文書の抜粋:
....
Special Interview
社会学者
上野 千鶴子 氏
1948年富山県生まれ。京都大学大学院社会学博士課程修了、平安女学院短期大学助教授などを経て1993 年東京大学文学部助教授、1995 年東京大学大学院人文社会系研究科教授。現在、認定NPO 法人ウィメンズアクションネットワーク(WAN)理事長。
日本の女性学のパイオニア。「自分の問いは自分で解く」という人生を歩んできた上野さんが研究に賭けてきた想いを振り返る——
大学闘争に時間を費やし、私怨で女性学を育てた
京都大学に入った理由?簡単に言うと、親の家を出たかったからですね。当時は金沢に住んでいて、父は内科の開業医で、典型的な日本の家父長でした。私は高校の理系進学クラスで学んでいましたが、地元の大学の医学部に進めば、親の家を出ることができません。そこで父は、すでに進学して関西に住んでいる兄と同居するなら家を出てもよいと。兄の下宿先から通えて、なおかつ授業料の安いところが京都大学だったのです。
....
取り組む課題:
• A. このインタビュー記事で、上野さんは京都大学に入った理由を簡単に言うと何だと述べていますか?
• B. インタビュー記事の「Special Interview」から「ころが京都大学だったのです。」までを、「金沢」を「富山」に差し替えて、終わりの語句まで含めて書き直してください。
• C. 上野千鶴子氏へのインタビュー記事を、最後の文の後から書き継いでください。

提供された項目:
....
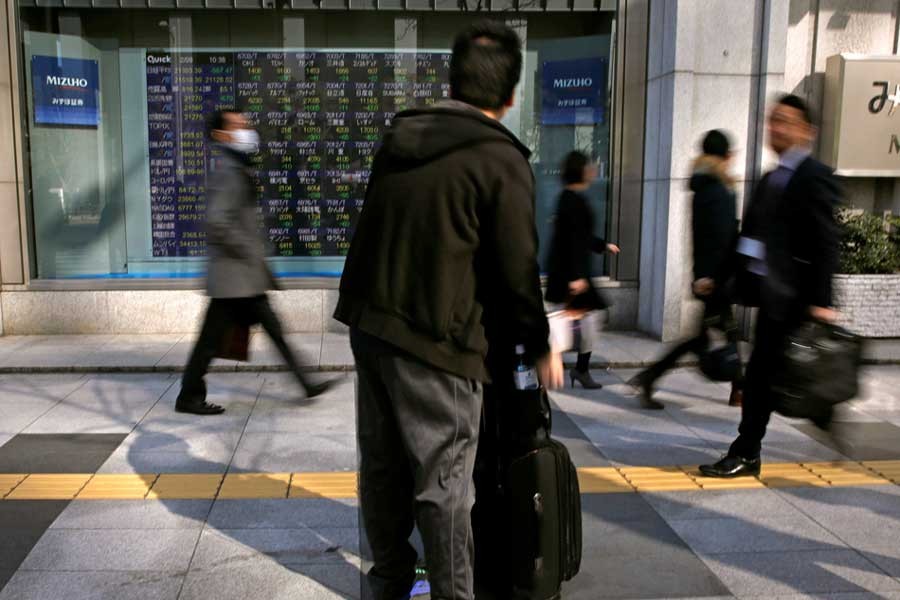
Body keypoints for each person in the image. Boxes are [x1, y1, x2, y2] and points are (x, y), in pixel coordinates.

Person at [334, 21, 563, 600]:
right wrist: (539, 346)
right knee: (445, 483)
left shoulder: (400, 137)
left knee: (384, 468)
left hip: (371, 324)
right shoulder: (497, 158)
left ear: (452, 79)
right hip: (438, 338)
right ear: (510, 96)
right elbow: (516, 272)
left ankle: (387, 578)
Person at [700, 94, 841, 478]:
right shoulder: (769, 178)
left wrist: (822, 301)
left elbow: (826, 240)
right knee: (765, 376)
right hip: (769, 297)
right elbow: (748, 237)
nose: (776, 128)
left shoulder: (814, 176)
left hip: (795, 300)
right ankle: (751, 448)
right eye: (772, 120)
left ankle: (755, 447)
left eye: (785, 121)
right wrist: (721, 277)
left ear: (806, 131)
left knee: (770, 376)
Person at [176, 109, 334, 415]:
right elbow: (216, 221)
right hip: (233, 277)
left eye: (247, 124)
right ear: (221, 136)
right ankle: (189, 396)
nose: (248, 130)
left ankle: (305, 382)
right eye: (239, 126)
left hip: (241, 277)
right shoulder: (227, 172)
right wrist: (247, 247)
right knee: (211, 342)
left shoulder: (236, 168)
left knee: (269, 329)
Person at [628, 130, 743, 409]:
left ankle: (738, 388)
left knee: (711, 336)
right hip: (716, 277)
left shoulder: (707, 186)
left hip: (712, 275)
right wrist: (709, 276)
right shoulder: (717, 189)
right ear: (726, 156)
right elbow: (715, 237)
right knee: (713, 336)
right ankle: (738, 388)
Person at [544, 150, 620, 389]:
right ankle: (566, 365)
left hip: (572, 272)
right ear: (580, 171)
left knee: (584, 321)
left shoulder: (571, 198)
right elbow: (572, 240)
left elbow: (581, 236)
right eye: (589, 166)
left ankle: (578, 368)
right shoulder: (572, 200)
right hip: (572, 274)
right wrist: (576, 276)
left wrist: (602, 245)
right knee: (574, 321)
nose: (593, 170)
....
以下の解答:
• A. 親の家を出たかったからです。

• B.
Special Interview
社会学者
上野 千鶴子 氏
1948年富山県生まれ。京都大学大学院社会学博士課程修了、平安女学院短期大学助教授などを経て1993 年東京大学文学部助教授、1995 年東京大学大学院人文社会系研究科教授。現在、認定NPO 法人ウィメンズアクションネットワーク(WAN)理事長。
日本の女性学のパイオニア。「自分の問いは自分で解く」という人生を歩んできた上野さんが研究に賭けてきた想いを振り返る——
大学闘争に時間を費やし、私怨で女性学を育てた
京都大学に入った理由?簡単に言うと、親の家を出たかったからですね。当時は富山に住んでいて、父は内科の開業医で、典型的な日本の家父長でした。私は高校の理系進学クラスで学んでいましたが、地元の大学の医学部に進めば、親の家を出ることができません。そこで父は、すでに進学して関西に住んでいる兄と同居するなら家を出てもよいと。兄の下宿先から通えて、なおかつ授業料の安いところが京都大学だったのです。

• C.
社会学を専攻したのは消去法でした。文学も語学も興味がないし、過去を相手にする歴史もまっぴら。社会学は当時、勃興中の学問でした。何を学ぶのか見当もつきませんでしたが、その新しさに惹かれたのかもしれません。ところが、入学したその年に大学闘争が勃発。大学はバリケードで封鎖され、私はその裏でおにぎりを握っていました。バリケードの中で暮らしているようなものでしたね。私も大学解体を叫ぶ側にいましたが、誰しもが勉強どころではない。そういう時代だったのです。
大学院に進学したのはモラトリアム(社会に出る期間を延長する執行猶予期間)が動機でした。大学闘争は敗北に終わり、就活するのも朝起きるのさえもイヤで、今後の人生を思うとお先真っ暗な状態。そんなときに出会ったのが「日本女性学研究会」という、ウーマン・リブ運動の影響を受けてアメリカで生まれた研究を積極的に推進しようとする民間団体でした。友人に誘われて「1回だけ見てみよう」と軽い気持ちで参加したら、もう目からウロコでしたね。女性が自分自身を研究対象としてよいのだと。それまでの私は、学問研究は常に中立的・客観的でなければならないと思い込まされてきました。このときに、自分を研究対象にできると気づいたことで、初めて自発的に何かをやろうという気になりました。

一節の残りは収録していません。